Prove "Two parallelograms on the same base and in the same parallels, are equal."

Question

I understand Euclid's way of proving this. But, the book also says that I can prove this by decomposing one parallelogram into pieces, and then forming another parallelogram by combining those pieces together.

I was thinking of dividing one parallelogram into infinitely small rectangles, and then combine them again in the contour of another parallelogram, like Riemann sum.

But I am also assuming that this is not what author wants because calculus is not yet covered in the book.
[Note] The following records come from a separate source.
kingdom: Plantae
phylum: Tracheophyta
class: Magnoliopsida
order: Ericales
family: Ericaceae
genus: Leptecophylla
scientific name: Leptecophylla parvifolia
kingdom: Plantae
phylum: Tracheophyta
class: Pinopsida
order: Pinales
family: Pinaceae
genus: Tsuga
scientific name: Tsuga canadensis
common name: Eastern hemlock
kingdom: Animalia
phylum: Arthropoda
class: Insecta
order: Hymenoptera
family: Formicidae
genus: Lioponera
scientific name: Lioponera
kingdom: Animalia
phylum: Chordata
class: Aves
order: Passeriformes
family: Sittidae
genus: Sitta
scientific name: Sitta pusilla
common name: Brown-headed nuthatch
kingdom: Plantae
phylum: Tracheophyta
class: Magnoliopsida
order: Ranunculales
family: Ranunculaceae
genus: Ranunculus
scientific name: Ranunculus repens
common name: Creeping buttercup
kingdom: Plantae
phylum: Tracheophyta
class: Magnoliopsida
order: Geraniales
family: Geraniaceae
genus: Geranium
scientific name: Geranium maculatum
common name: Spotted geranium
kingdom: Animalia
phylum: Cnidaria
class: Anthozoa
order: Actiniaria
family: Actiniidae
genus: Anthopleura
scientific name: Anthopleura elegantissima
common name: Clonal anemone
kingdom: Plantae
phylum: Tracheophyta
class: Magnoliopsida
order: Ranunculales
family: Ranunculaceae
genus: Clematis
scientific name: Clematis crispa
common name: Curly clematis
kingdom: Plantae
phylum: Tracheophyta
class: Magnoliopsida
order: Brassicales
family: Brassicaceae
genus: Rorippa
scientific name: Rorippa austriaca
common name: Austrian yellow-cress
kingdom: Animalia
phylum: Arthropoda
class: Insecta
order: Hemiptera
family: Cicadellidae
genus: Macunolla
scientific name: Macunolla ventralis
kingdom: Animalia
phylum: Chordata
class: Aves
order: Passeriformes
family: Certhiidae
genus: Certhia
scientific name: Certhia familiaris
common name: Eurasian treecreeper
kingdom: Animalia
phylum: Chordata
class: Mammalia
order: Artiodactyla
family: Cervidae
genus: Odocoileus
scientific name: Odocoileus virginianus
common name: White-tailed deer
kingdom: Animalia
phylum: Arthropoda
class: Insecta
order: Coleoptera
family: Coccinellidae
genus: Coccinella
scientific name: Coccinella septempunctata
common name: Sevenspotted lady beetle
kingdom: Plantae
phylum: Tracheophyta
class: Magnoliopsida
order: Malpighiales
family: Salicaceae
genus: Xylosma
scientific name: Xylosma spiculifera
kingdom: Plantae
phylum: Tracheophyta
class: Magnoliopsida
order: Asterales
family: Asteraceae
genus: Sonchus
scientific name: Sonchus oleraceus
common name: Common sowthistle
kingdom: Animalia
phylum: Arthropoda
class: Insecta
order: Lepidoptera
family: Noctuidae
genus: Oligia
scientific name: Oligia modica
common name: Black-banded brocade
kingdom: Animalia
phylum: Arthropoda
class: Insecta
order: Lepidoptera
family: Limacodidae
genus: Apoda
By using basic properties of parallelograms, how can you prove this postulate?

Answer 1

mark a series of untis lenght BC along the line BF starting at C and working to the right, and construct parallels to CD. This divides ADEF into some set of shapes, (parallograms, triangles and and maybe an irregular quadralateral)

now do the same starting at E and working to the left.

This divides ABCD into a set of shapes.

Each shape in ABCD has a corresponding congruent shape in ADEF.

Personally, I like Euclid's proof much better.

And it is not necessary to do anything with AXD or CXE in Euclid's proof.

ABCD = ABFD - CFD and AEFD = ABFD - BEA

Answer 2

Here's one way you can do it: you can use the "easier case" in which $e$ is between $b$ and $c$ and $f$ is to the right of $c$ repeatedly. In that case you can simply cut off a triangle from $abcd$ and then reattach it with a translation to get $aefd$. But once you've done this, you can do it again: if you have points $g$ and $h$ such that $g$ is between $e$ and $f$ and $h$ is to the right of $f$ with $gh=ef$, then repeating the same argument gives that $aefd$ and $aghd$ have the same area. And you can repeat this over and over.

In particular, if you keep repeating this moving the top edge of the parallelogram to the right by a distance at least $bc/2$ each time, you can get it as far to the right as you want in only finitely many steps. Thus you can eventually get that your original parallelogram has the same area as any other parallelogram with base $ad$ and whose opposite edge is on the line $bc$.

In each step of this construction, you cut the parallelogram into two pieces and then rearrange them. So the entire process can be done in one step by cutting the original parallelogram along all the cuts you would eventually end up making, and then rearranging them in the final form. It is complicated to see what this looks like explicitly (and the number of pieces depends on how many steps the construction takes), but it does not involve any subtraction.